L'Iran reste inflexible face aux inquiétudes suscitées par ses activités nucléaires : le stock d'uranium enrichi accumulé par le pays continue de grossir et Téhéran persiste à bloquer l'inspection de deux sites anciens, a indiqué l'AIEA vendredi.
Cette posture complique les efforts pour tenter de sauver le cadre de l'accord international de 2015 sur le nucléaire iranien, dont les Etats-Unis ont claqué la porte en 2018 et dont Téhéran se désengage très progressivement depuis mai 2019.
Selon le dernier rapport de l'Agence internationale de l'énergie atomique (AIEA), la quantité d'uranium faiblement enrichi accumulée par Téhéran atteignait en date du 20 mai 1.571,6 kilos pour une limite autorisée à 202,8 kilos (ou 300 kilos équivalent UF6). Dans le précédent rapport remontant à février, ce stock était de 1.020,9 kilos.
En riposte au rétablissement des sanctions américaines, Téhéran poursuit donc sa trajectoire de production d'uranium qui dépasse désormais de presque huit fois le seuil fixé par l'accord signé avec les grandes puissances.
Les experts estiment que la quantité requise pour confectionner une bombe nucléaire est de l'ordre de 1.050 kilos d'uranium équivalent UF6 faiblement enrichi à moins de 5%, un seuil que Téhéran a dépassé depuis le début de l'année.
A rebours des obligations inscrites dans le pacte prévu pour limiter drastiquement ses activités nucléaires, l'Iran produit aussi de l'uranium enrichi à un taux de 4,5%, supérieur au seuil de 3,67% fixé par l'accord, selon le rapport consulté par l'AFP.
Le taux d'enrichissement n'a cependant pas augmenté depuis juillet 2019 et reste encore très loin du seuil requis pour la fabrication d'une bombe atomique (plus de 90%).
L'Iran avait annoncé en janvier ne plus se considérer tenu par les obligations listées dans l'accord de Vienne, pouvant laisser craindre le passage à un taux d'enrichissement de 20%. Cette étape aurait considérablement accéléré le processus pouvant mener à la fabrication d'une bombe.
"Les Iraniens jouent la montre", constatait récemment une source diplomatique interrogée par l'AFP.
- "Vive préoccupation" -
Téhéran veut aussi rester maître de l'agenda sur un autre dossier qui préoccupe les signataires européens de l'accord de Vienne (France, Royaume-Uni et Allemagne): l'accès à deux sites anciens que l'AIEA souhaite inspecter depuis plusieurs mois.
Un second rapport publié vendredi relève "avec une vive préoccupation" que depuis quatre mois, malgré des demandes répétées, l'Iran a continué d'en refuser la visite à l'agence onusienne.
Ces sites n'ont pas de lien avec les opération actuelles de l'Iran.
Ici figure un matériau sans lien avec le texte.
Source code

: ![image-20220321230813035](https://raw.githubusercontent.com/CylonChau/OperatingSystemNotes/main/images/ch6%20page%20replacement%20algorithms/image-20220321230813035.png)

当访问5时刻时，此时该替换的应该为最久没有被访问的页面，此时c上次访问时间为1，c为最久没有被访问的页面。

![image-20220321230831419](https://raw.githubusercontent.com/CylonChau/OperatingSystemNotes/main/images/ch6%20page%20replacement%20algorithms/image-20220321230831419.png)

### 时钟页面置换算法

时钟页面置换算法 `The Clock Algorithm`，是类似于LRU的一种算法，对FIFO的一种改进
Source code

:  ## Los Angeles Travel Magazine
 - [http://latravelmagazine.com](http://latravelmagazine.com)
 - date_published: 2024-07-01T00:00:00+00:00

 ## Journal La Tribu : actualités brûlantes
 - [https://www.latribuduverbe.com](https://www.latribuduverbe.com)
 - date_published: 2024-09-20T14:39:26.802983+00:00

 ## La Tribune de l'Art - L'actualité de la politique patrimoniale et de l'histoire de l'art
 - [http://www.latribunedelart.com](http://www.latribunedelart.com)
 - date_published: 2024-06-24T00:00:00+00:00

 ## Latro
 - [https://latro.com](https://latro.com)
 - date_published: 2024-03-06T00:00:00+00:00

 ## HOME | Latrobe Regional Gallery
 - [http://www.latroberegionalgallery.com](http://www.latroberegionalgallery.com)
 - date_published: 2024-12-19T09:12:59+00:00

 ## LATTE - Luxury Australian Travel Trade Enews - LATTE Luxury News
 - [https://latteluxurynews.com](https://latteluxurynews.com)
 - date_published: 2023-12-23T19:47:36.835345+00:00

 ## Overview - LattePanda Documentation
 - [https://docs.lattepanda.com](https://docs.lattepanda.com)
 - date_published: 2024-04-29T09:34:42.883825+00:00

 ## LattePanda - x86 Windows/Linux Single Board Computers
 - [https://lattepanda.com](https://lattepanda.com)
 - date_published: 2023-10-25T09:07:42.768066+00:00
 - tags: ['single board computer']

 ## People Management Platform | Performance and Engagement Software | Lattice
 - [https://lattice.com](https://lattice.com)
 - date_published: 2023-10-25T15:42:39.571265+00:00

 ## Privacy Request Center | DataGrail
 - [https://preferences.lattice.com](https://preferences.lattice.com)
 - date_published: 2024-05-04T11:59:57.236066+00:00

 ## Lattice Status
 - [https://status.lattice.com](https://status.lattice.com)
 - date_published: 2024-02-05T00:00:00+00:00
Selon plusieurs sources diplomatiques, ils ont trait aux projets nucléaires militaires du pays dans les années 2000.
Mais le pays a l'obligation de répondre aux demandes d'explication de l'agence en tant qu'Etat signataire du Traité de non prolifération (TNP), soulignent les spécialistes.
L'un des sites "pourrait avoir été utilisé pour le traitement et la conversion du minerai d'uranium, y compris la fluoration en 2003". L'endroit "a subi des changements importants en 2004, notamment la démolition de la plupart des bâtiments", note le rapport.
Un troisième site à propos duquel l'AIEA s'interroge "a subi un assainissement et un nivellement approfondis en 2003 et 2004", selon le rapport.
La question sera au centre du conseil des gouverneurs des pays de l'AIEA qui se réunira à partir du 15 juin et devrait de nouveau exiger la transparence de l'Iran concernant ce dossier.
Les Etats-Unis, même s'ils ne sont plus partie à l'accord, exercent une importante pression sur Téhéran à propos de ces sites anciens, accusant le pays de dissimulation. Ils entendent ainsi pousser les Européens, la Chine et la Russie à prendre des sanctions contre l'Iran et à sortir de l'accord de 2015.
Le président américain Donald Trump dit aussi vouloir contraindre Téhéran à négocier un nouvel accord plus strict sur le nucléaire et les activités balistiques du pays.
En réaction à l'annonce jeudi de la libération d'un ancien militaire américain détenu en Iran, M. Trump a estimé que cela montrait "qu'un accord est possible", entre Téhéran et Washington. Une hypothèse balayée vendredi par le chef de la diplomatie iranienne, Mohammad Javad Zarif, qui a qualifié dans un tweet le retrait américain de l'accord de "pari idiot".